Whatever, I thought. I could at least enjoy my beer. It tasted even better after a beam of sun had cunningly found its way through the clouds and brought some unexpected warmth onto the restaurant’s porch. Nevertheless it was a bittersweet pleasure at that point, imbued with melancholy.
Then I was on my way home, hitchhiking again. I witnessed a glorious sunset over Borgarnes. I saw Snæfellsjökull, the mystical glacier, in the horizon. The fading sun cast pink reflections on the sand, made translucent by the low tide. It felt quite ironic: after one month of travelling as far as possible from Reykjavík and urbanisation, I got to take the best photo of my summer there, in a comfortable spot only 70 km away from home. Yet, while I lit myself a cigarette by the shore, this image remained painfully imprinted on my mind as a last link to a world I was, at least for the moment, going to leave behind. From then on, it would be all a sequence of greasy hamburger smells, bored kids wielding their Coke bottles as weapons, mugs driving sports cars around gas stations.
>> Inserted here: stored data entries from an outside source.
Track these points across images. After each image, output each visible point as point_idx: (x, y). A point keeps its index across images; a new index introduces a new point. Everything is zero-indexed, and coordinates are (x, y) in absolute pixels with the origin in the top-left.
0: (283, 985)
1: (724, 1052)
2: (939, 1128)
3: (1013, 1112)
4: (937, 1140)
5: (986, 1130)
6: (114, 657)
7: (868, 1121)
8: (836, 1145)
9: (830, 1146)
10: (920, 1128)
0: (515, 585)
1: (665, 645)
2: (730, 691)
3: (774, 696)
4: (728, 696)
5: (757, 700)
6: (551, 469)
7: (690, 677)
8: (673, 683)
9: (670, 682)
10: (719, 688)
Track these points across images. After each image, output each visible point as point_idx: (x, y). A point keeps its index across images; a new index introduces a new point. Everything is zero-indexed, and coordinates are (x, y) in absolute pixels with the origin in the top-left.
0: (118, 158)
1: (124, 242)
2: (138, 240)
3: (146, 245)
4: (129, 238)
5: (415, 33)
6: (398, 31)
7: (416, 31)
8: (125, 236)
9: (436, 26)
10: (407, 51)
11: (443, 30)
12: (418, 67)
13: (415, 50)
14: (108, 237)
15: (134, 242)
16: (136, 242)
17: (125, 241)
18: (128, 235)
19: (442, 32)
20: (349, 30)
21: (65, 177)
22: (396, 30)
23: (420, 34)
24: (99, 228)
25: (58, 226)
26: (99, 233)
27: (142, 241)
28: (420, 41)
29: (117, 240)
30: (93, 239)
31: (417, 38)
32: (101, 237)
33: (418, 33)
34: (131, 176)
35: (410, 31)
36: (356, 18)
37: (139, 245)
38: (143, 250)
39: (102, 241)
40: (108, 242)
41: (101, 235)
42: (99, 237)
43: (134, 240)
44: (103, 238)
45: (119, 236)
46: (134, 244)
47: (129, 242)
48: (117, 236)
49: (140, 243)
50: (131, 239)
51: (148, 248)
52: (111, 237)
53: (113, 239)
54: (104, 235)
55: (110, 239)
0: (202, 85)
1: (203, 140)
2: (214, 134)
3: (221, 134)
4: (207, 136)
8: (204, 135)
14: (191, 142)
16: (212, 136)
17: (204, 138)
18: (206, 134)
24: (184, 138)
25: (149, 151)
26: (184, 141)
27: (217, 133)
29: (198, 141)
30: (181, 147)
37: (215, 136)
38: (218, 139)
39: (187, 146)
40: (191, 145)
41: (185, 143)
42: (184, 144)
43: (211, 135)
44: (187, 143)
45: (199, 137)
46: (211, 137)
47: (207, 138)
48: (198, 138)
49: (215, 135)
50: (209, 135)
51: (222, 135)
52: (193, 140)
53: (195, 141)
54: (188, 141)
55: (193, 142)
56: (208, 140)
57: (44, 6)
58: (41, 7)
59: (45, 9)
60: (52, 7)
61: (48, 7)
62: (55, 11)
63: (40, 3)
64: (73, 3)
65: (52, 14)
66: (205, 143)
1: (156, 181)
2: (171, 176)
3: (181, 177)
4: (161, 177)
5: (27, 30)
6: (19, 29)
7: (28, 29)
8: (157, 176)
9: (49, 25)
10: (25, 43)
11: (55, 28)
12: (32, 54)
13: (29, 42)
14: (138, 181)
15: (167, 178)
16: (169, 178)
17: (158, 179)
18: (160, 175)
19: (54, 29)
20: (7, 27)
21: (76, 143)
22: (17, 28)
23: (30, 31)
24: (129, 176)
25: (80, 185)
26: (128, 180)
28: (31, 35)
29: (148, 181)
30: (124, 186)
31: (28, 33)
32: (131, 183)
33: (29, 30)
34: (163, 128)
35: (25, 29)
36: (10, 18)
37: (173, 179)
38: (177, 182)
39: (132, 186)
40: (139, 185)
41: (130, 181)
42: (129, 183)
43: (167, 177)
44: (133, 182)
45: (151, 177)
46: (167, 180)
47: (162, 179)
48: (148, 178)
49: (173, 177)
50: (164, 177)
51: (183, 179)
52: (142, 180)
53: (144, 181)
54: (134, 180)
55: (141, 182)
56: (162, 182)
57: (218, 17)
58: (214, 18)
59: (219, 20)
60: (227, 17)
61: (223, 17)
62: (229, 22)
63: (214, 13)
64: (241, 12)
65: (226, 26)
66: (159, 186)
It was still windy. As darkness fell, the mountains coloured purple. They felt very close as they imposed shapes in the night’s cool air. A few scattered tents interrupted the industrial greenness of my campground. In Iceland, the fair season usually leaves suddenly, without transition, or even warning. One morning I will wake up to storms outside. And I will know that summer has gone. Just like that.